You might be used to waking up with your phone right next to your head, but experts find that doing so can jeopardize your sleep quality, and make you wake up more anxious. “Our phones are our connection to the world, so it’s difficult to part from them,” Elizabeth Dowdell, Ph.D., R.N., a sleep researcher and professor at Villanova University, tells Thrive. “But keeping a physical distance from them can help us.” According to Dowdell, keeping your phone away from your bed during the night allows you to part from the stressors that get in the way of a peaceful sleep and a calm morning. “Start by making a small change, like taking the phone out of your bed, or away from your nightstand,” she urges. “In an ideal world, we would all be sleeping with our phones in a different room entirely.”

Write down what’s on your mind before bed

The slew of thoughts that flood your mind in the morning might actually be leftover from the night before. Research shows that writing down what’s on your mind before you go to bed can help you let go of those thoughts, and set yourself up for success the following day.
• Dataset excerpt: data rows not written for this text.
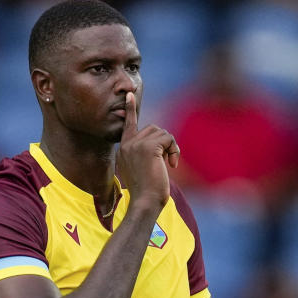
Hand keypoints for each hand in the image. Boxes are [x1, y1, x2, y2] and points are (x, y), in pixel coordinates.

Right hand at [116, 91, 179, 210]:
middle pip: (153, 129)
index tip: (130, 95)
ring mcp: (136, 145)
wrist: (145, 202)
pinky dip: (174, 150)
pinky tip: (171, 164)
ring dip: (171, 146)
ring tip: (169, 163)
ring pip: (162, 133)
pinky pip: (168, 138)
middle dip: (165, 142)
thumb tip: (161, 143)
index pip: (128, 125)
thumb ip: (146, 153)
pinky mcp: (148, 147)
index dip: (131, 109)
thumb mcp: (143, 169)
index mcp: (123, 149)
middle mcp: (127, 144)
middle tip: (168, 160)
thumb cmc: (147, 192)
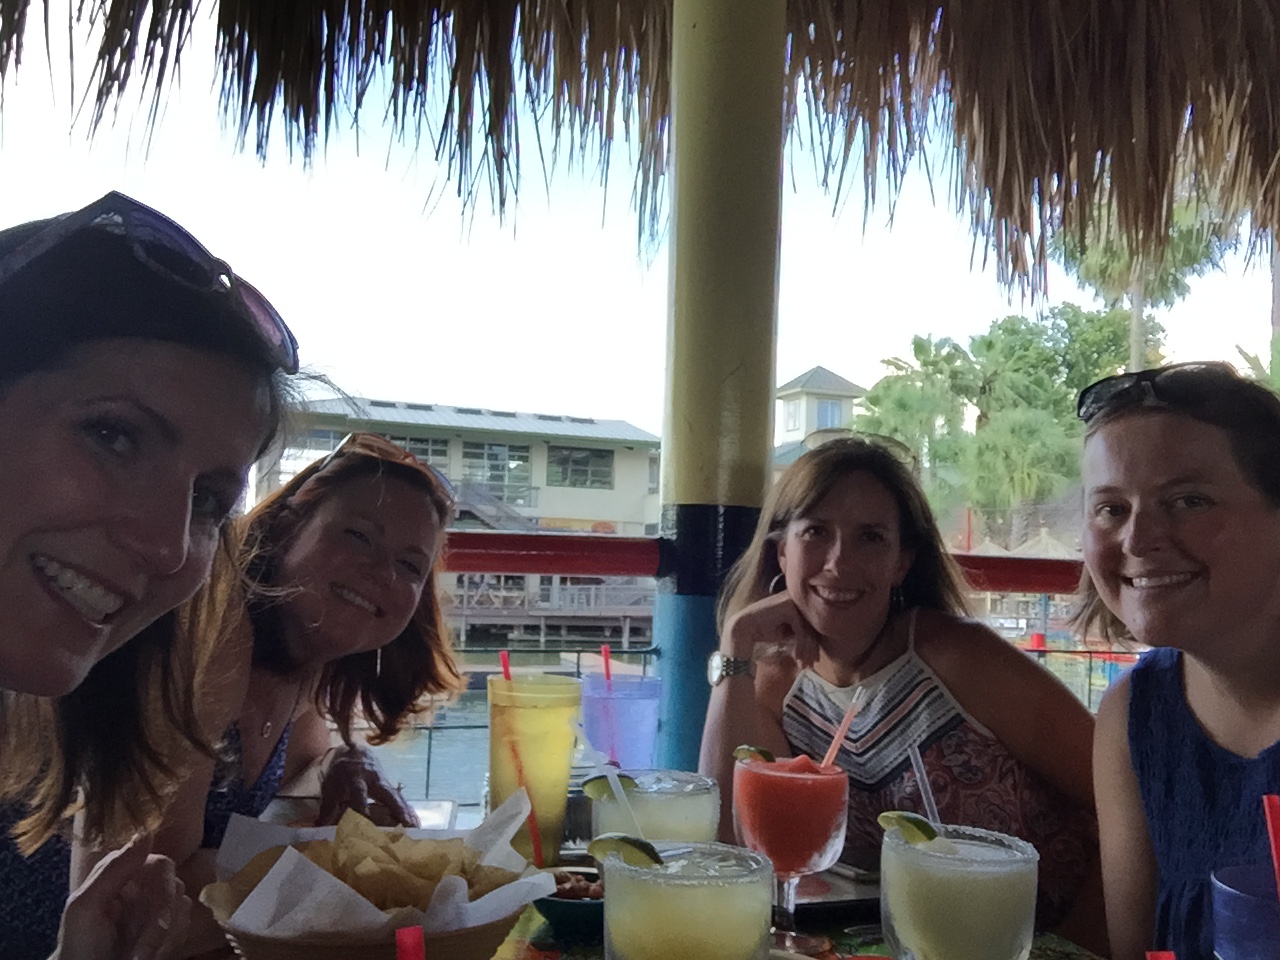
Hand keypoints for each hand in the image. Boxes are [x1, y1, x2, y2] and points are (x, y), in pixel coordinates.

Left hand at [52, 835, 190, 959]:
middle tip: (144, 952)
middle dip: (162, 923)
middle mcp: (142, 885)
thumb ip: (112, 870)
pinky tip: (151, 955)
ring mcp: (156, 907)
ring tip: (141, 957)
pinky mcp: (167, 927)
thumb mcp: (85, 907)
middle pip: (176, 887)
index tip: (158, 918)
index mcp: (122, 873)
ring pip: (183, 907)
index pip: (161, 864)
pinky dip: (171, 945)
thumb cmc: (79, 947)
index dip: (163, 889)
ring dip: (166, 938)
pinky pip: (186, 926)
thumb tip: (146, 832)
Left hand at [315, 746, 419, 827]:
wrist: (353, 752)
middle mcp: (373, 780)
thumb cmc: (340, 774)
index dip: (362, 809)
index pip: (359, 796)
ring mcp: (385, 782)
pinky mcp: (390, 787)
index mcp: (355, 780)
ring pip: (397, 797)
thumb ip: (327, 809)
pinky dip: (408, 811)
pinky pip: (400, 799)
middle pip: (387, 794)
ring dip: (407, 812)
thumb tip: (319, 828)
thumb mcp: (330, 788)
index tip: (366, 824)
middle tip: (407, 824)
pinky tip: (416, 823)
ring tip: (416, 827)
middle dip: (397, 808)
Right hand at [724, 590, 820, 669]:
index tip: (812, 661)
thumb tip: (818, 647)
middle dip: (811, 648)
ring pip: (808, 628)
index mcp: (797, 601)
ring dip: (806, 649)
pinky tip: (796, 656)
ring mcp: (792, 599)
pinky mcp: (788, 605)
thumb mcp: (787, 633)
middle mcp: (796, 597)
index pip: (812, 623)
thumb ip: (801, 633)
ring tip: (803, 664)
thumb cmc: (764, 632)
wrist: (743, 630)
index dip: (813, 643)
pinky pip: (800, 628)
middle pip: (812, 625)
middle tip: (810, 665)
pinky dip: (800, 644)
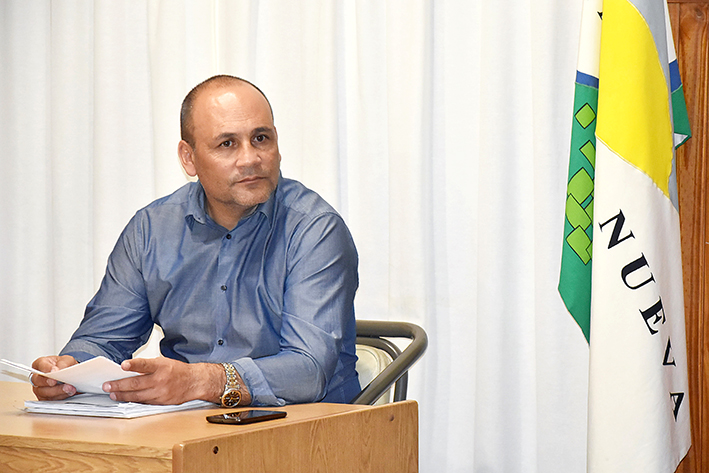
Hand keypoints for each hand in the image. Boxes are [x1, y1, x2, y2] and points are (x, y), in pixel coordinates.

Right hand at [31, 355, 78, 399]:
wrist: (69, 375)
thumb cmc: (64, 366)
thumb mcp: (67, 360)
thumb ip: (63, 363)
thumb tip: (59, 369)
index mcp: (40, 364)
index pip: (40, 365)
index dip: (46, 369)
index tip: (55, 371)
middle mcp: (37, 378)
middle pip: (38, 381)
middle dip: (48, 382)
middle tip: (58, 381)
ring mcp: (40, 389)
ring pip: (44, 392)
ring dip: (57, 391)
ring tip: (69, 388)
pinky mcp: (45, 398)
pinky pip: (50, 400)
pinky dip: (60, 397)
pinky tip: (68, 393)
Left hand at [102, 357, 224, 404]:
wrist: (194, 382)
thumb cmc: (177, 370)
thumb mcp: (164, 362)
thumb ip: (148, 366)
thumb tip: (130, 370)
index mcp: (162, 366)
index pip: (145, 364)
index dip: (134, 365)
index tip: (123, 365)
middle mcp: (161, 379)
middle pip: (136, 383)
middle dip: (119, 385)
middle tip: (107, 385)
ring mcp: (161, 392)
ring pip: (138, 395)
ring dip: (123, 395)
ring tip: (113, 394)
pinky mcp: (161, 401)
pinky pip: (144, 401)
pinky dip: (134, 400)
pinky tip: (125, 399)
Carve out a few minutes before you go to sleep to jot down the worries running through your head, whether they’re big or small. By putting pen to paper, you’ll be able to see what’s causing you stress, and part with those stressors before your head hits the pillow. You’ll be able to drift into a deeper sleep, and wake up feeling more relaxed.

Give yourself permission to reallocate your time

So many of the anxious thoughts that wake you up in the morning stem from incompletes from the day before  the email you never replied to, the errand you didn’t have time to run, or the voicemail you forgot to return. Sometimes, the most effective way to avoid this stress is to take a step back and allow yourself to accept incompletions. Researchers call this strategy “purposeful procrastination,” and it’s all about letting yourself leave your unfinished tasks for another day. By accepting the idea that you can’t get everything done at once, you can clear space in your mind to see what can be done tomorrow, and accept that it’s OK if it’s not. Once you give yourself the room to procrastinate on purpose, you’ll wake up feeling more calm about the tasks left on your plate, and less overwhelmed by the urgency of each one.